- Theatrical release poster
- Directed by: Dick Richards
- Screenplay by: Erich Segal David Zelag Goodman
- Based on: Man, Woman and Child by Erich Segal
- Produced by: Stanley Beck Elliott Kastner Elmo Williams
- Starring: Martin Sheen; Blythe Danner; Craig T. Nelson; David Hemmings;
- Cinematography: Richard H. Kline
- Edited by: David Bretherton
- Music by: Georges Delerue Buddy Kaye
- Production company: Gaylord Productions
- Distributed by: Paramount Pictures (United States and Canada); Columbia Pictures (International);
- Release date: April 1, 1983;
- Running time: 100 minutes
- Country: United States
- Language: English
- Box office: $2,314,561

= Man, Woman and Child (film) =

1982 film by Dick Richards

Man, Woman and Child is a 1983 American drama film directed by Dick Richards and written by Erich Segal and David Zelag Goodman. The film is based on Erich Segal's 1980 novel of the same name. The film stars Martin Sheen, Blythe Danner, Craig T. Nelson, David Hemmings, Nathalie Nell and Maureen Anderman.
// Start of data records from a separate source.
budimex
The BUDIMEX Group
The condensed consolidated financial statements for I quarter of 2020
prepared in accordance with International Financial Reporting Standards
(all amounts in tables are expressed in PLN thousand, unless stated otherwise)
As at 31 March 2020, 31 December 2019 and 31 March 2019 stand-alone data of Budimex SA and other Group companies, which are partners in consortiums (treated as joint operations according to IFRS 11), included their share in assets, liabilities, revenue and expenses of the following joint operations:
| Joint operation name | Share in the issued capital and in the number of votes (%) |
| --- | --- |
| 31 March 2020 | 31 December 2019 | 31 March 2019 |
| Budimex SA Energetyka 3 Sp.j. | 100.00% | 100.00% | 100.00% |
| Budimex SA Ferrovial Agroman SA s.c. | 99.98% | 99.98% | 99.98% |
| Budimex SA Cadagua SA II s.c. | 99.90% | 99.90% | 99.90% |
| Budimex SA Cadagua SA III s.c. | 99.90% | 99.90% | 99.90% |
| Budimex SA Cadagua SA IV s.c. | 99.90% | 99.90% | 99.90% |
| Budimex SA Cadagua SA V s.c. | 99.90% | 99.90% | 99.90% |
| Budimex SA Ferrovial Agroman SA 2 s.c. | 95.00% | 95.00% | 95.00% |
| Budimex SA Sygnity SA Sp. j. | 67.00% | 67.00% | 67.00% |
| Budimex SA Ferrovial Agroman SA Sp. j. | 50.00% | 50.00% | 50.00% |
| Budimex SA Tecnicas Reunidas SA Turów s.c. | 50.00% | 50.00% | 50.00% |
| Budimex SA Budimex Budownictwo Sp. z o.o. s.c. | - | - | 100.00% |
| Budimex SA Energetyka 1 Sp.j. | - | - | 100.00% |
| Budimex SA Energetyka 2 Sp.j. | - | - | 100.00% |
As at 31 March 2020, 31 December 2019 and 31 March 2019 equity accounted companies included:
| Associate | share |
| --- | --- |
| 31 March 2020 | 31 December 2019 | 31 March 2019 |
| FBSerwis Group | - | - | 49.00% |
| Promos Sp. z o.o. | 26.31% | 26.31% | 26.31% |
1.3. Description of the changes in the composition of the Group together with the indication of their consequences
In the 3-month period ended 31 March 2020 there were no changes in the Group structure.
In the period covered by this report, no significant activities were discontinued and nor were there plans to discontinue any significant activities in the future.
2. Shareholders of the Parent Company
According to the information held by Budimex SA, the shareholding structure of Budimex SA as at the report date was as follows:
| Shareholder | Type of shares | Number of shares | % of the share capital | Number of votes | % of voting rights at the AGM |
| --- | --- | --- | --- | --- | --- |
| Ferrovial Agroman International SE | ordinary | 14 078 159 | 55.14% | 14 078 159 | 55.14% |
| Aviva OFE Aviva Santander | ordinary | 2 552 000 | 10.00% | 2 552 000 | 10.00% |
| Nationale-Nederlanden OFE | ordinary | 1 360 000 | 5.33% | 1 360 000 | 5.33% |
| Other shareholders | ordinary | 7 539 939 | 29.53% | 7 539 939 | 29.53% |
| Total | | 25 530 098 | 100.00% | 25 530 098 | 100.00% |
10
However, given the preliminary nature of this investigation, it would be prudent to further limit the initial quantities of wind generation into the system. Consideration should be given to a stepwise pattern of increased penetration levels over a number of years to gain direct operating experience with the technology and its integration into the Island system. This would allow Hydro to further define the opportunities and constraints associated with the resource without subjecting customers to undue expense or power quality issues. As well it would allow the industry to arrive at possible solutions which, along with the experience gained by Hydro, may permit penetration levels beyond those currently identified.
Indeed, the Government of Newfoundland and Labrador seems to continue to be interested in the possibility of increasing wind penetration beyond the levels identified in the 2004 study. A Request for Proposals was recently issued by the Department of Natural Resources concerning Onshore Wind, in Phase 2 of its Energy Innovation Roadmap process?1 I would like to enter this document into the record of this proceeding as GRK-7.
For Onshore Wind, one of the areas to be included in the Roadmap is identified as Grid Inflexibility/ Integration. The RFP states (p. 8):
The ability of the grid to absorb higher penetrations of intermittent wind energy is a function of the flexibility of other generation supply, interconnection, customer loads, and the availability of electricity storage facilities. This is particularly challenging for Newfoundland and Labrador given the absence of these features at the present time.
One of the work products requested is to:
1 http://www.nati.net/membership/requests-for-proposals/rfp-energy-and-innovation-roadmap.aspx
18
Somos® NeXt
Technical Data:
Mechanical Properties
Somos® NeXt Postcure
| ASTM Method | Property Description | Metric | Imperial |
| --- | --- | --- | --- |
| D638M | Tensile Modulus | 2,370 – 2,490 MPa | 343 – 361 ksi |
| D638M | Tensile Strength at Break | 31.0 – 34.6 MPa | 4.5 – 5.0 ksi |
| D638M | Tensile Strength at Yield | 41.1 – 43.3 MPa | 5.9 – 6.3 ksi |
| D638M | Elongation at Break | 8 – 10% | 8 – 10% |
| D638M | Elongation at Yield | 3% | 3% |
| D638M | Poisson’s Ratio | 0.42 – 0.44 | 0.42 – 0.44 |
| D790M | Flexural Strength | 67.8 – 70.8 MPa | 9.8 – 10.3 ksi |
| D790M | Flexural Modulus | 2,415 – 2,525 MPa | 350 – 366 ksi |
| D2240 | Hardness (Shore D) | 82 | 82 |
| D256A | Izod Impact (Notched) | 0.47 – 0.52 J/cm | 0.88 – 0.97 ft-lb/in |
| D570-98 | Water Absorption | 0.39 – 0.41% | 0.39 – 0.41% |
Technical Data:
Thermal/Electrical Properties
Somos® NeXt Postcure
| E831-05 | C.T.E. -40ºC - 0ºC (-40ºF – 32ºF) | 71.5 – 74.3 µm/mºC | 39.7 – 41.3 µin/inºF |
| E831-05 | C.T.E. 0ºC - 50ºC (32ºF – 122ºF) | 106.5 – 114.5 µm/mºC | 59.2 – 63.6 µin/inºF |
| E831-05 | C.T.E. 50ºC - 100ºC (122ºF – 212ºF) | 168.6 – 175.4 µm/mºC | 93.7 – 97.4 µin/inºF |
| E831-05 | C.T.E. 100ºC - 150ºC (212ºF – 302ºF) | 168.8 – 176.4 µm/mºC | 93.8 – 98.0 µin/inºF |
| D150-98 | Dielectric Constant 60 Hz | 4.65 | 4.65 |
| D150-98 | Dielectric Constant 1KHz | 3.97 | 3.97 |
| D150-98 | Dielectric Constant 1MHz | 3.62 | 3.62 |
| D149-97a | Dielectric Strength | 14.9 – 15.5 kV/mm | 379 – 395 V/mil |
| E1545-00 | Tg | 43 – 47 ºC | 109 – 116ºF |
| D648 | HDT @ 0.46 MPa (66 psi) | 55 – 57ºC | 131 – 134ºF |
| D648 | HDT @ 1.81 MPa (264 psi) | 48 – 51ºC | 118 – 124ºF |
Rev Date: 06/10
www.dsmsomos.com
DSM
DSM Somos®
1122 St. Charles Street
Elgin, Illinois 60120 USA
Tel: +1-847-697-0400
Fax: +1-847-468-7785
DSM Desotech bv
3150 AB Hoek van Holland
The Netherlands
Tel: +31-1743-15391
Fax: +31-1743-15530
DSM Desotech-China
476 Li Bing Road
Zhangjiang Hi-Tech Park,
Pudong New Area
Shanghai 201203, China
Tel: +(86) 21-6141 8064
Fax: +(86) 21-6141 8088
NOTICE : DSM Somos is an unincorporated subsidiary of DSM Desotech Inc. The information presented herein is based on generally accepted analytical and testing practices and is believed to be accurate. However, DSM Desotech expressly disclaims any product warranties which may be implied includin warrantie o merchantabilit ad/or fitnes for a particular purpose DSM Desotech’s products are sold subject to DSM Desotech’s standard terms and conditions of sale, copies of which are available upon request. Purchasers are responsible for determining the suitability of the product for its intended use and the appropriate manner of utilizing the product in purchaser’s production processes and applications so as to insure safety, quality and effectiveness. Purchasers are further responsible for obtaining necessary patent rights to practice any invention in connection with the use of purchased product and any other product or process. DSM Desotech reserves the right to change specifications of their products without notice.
The film was released on April 1, 1983, by Paramount Pictures. The Bollywood film Masoom is an unauthorised remake of Man, Woman and Child.

==Plot==
Robert Beckwith is a sensitive, intelligent family man who, in a brief affair long past, fathered Jean-Claude Guerin, a child whose sudden appearance threatens his happy life. Robert's wife Sheila is a strong, loving spouse and mother whose deep love and commitment are stretched to the breaking point by the unexpected arrival of her husband's illegitimate son.

== Cast ==
- Martin Sheen as Robert Beckwith
- Blythe Danner as Sheila Beckwith
- Craig T. Nelson as Bernie Ackerman
- David Hemmings as Gavin Wilson
- Nathalie Nell as Nicole Guerin
- Maureen Anderman as Margo
- Sebastian Dungan as Jean-Claude Guerin
- Arlene McIntyre as Jessica Beckwith
- Melissa Francis as Paula Beckwith
- Billy Jayne as Davey Ackerman
- Ruth Silveira as Nancy Ackerman
- Jacques François as Louis

==Reception==
The film opened to number 13 in its first weekend, with $802,702.